New Delhi, Jan 24 (IANS) Teaching is an art and teachers cannot afford to be impassive purveyors of knowledge at the cost of students' interest, Union Human Resource Development Minister Prakash Javadekar said on Wednesday.
Speaking here at the launch of the "Model curriculum for technology and management courses", the minister said pedagogy was a matter of science and stated that many teachers he came across during his assessment on several platforms -- whether in person or during their rendition of online classes, he found them robotic and impersonal.
"Teachers should have a passion for teaching. He or she must have a dream in his eyes of producing good students," Javadekar said, adding that those who did not do so should be ready to be replaced as "the competition is intense".

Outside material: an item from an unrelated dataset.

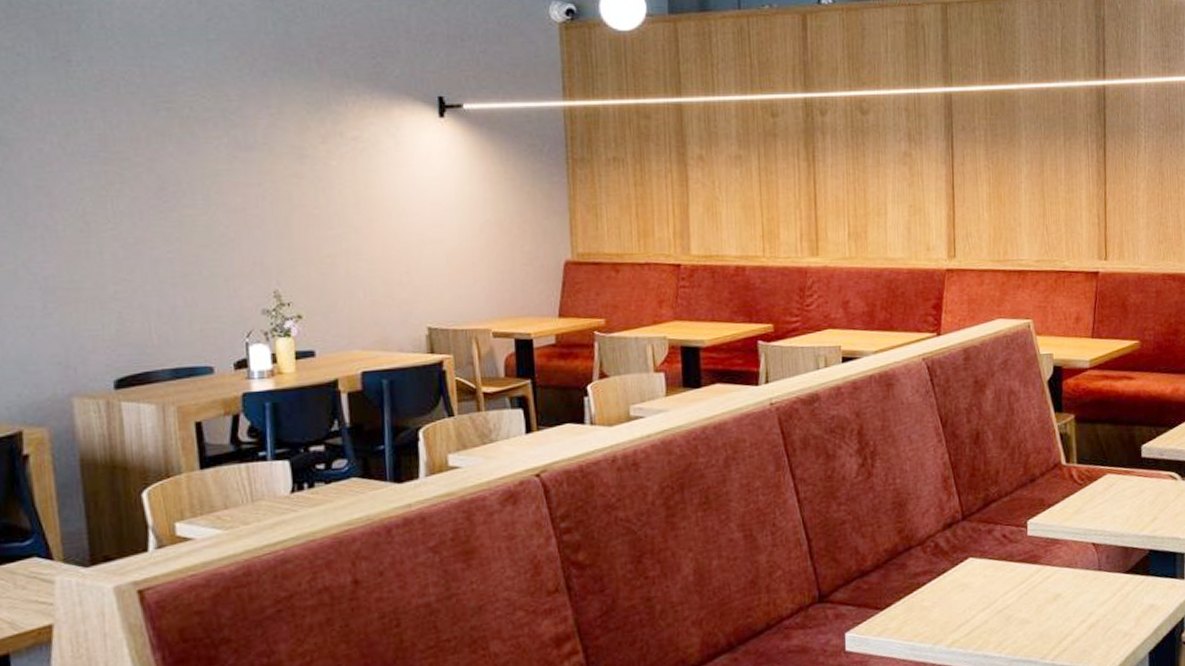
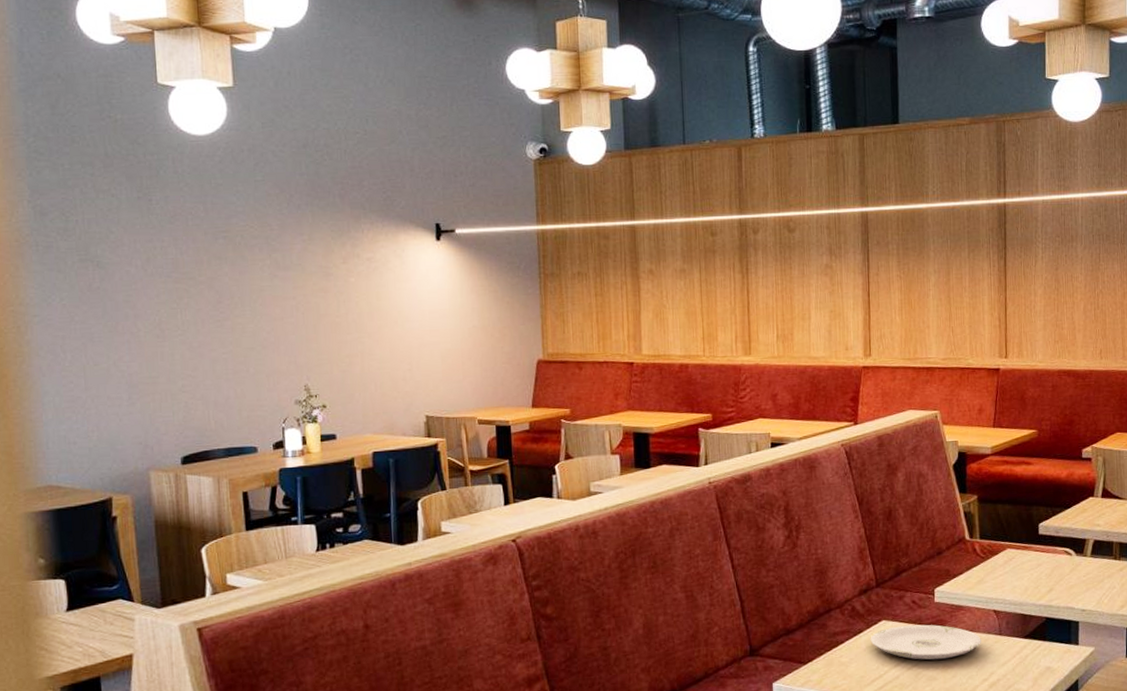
plate: none [955,561,1079,601] -> present [870,624,981,660]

The minister said the quality of education in the country was not up to the mark and away from reality -- the reason "a washing machine mechanic manages to earn more than a degree-holding engineer".
He also mentioned that many teachers who would set question papers did not have the requisite training to do so.

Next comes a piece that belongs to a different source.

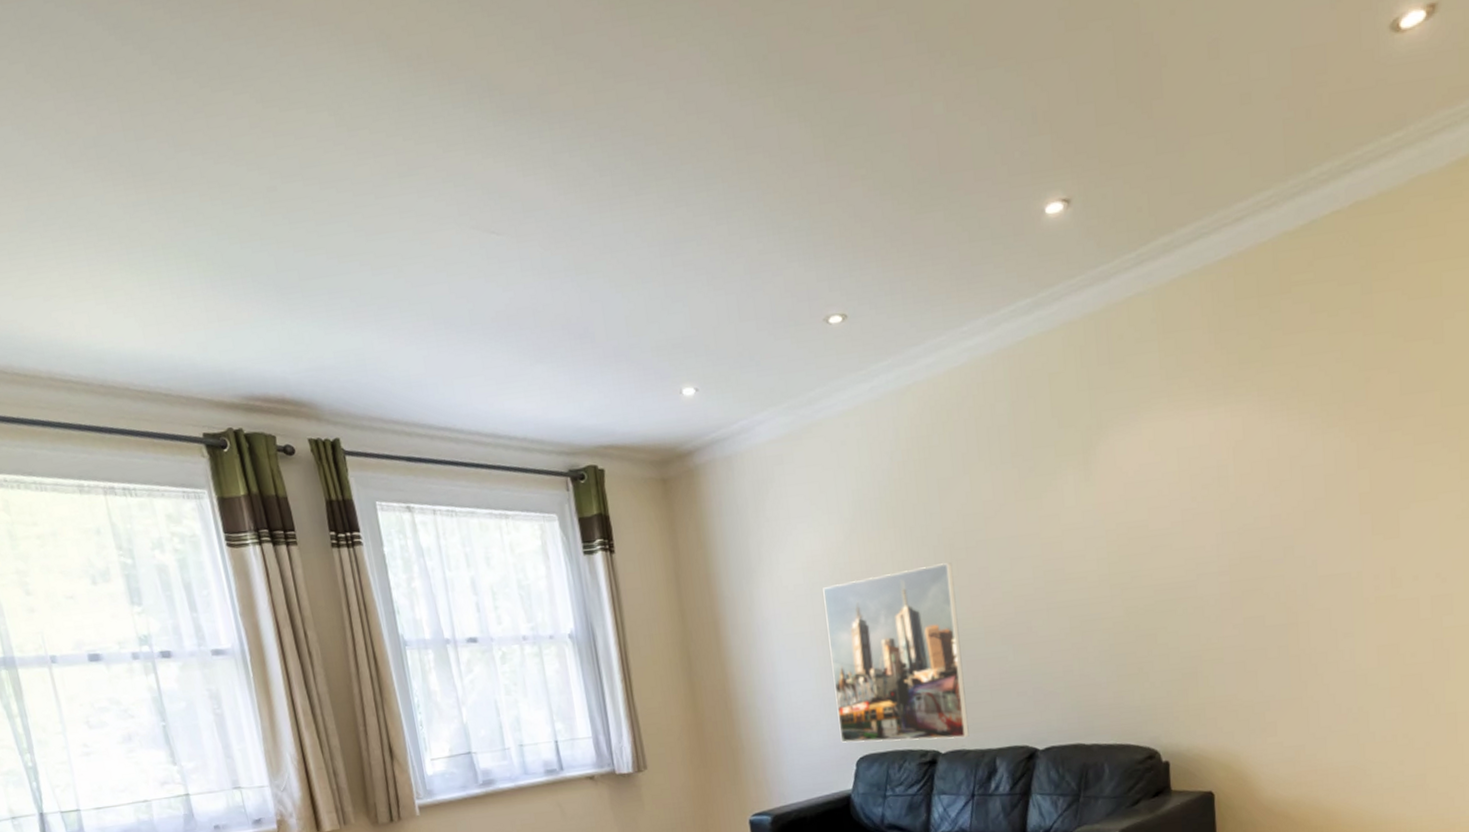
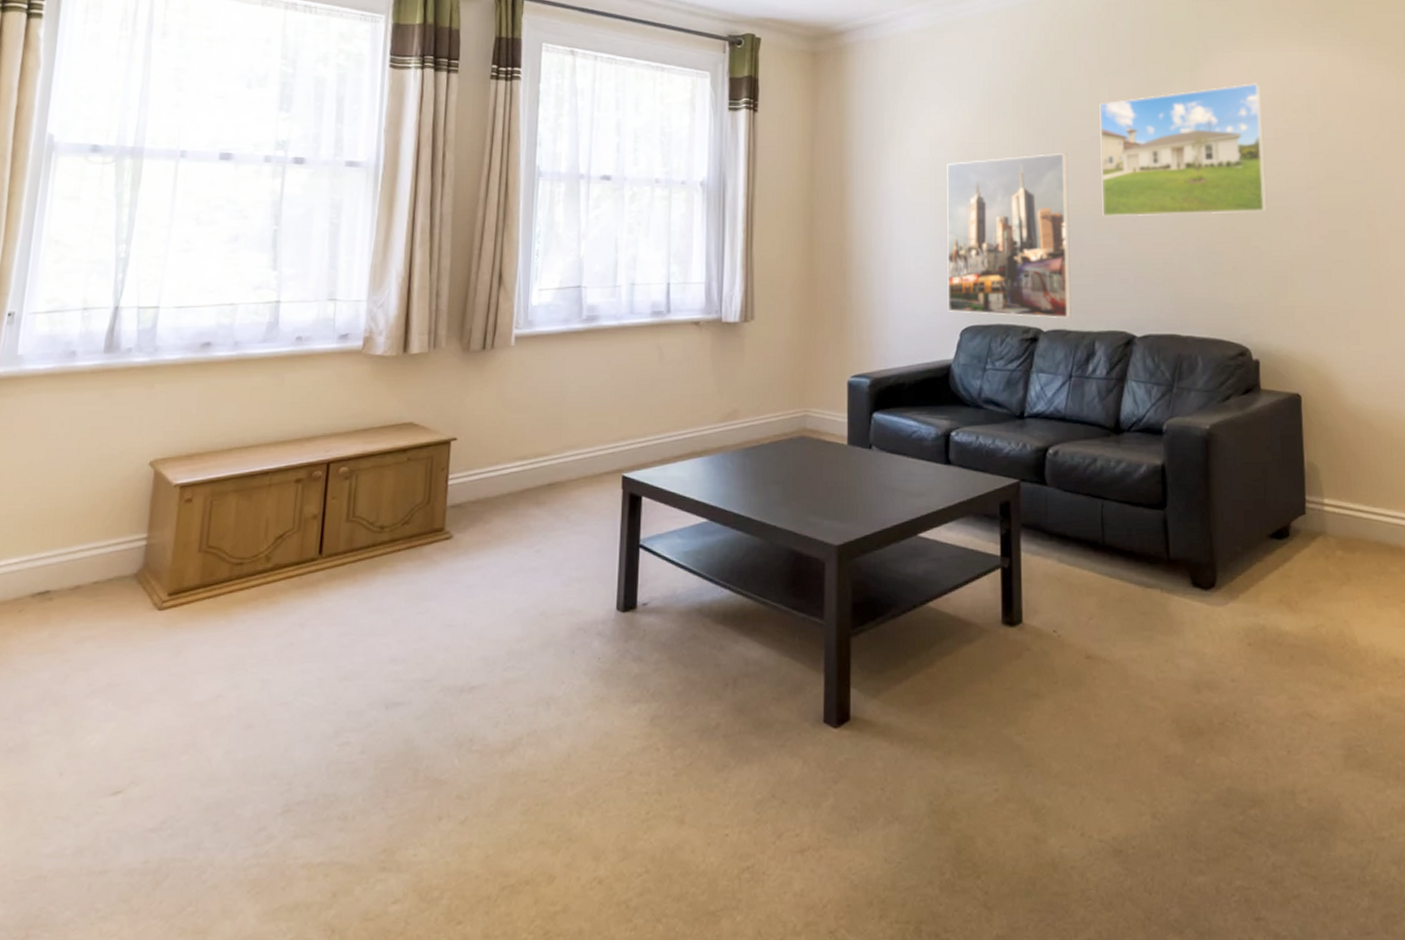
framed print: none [982,458,1175,628] -> present [1099,83,1268,217]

Apart from launching the model curriculum for the undergraduate and postgraduate courses in the two fields mentioned above, the ministry also operationalised its "Technical Education Quality Improvement Programme (TEQIP) III Action Plan" meant for the educationally backwards states like Uttar Pradesh, Rajasthan, Odisha, Jharkhand, Bihar.
The minister emphasised that accreditation of the universities should not be "input-based but based on output" from now on.
In the upcoming budget, "people will get to know about the Prime Minister Scholarship" and many other "good things", Javadekar said.
A decision was ratified by the Cabinet last year that 1,000 students would get Rs 75,000 a month scholarship named after the Prime Minister.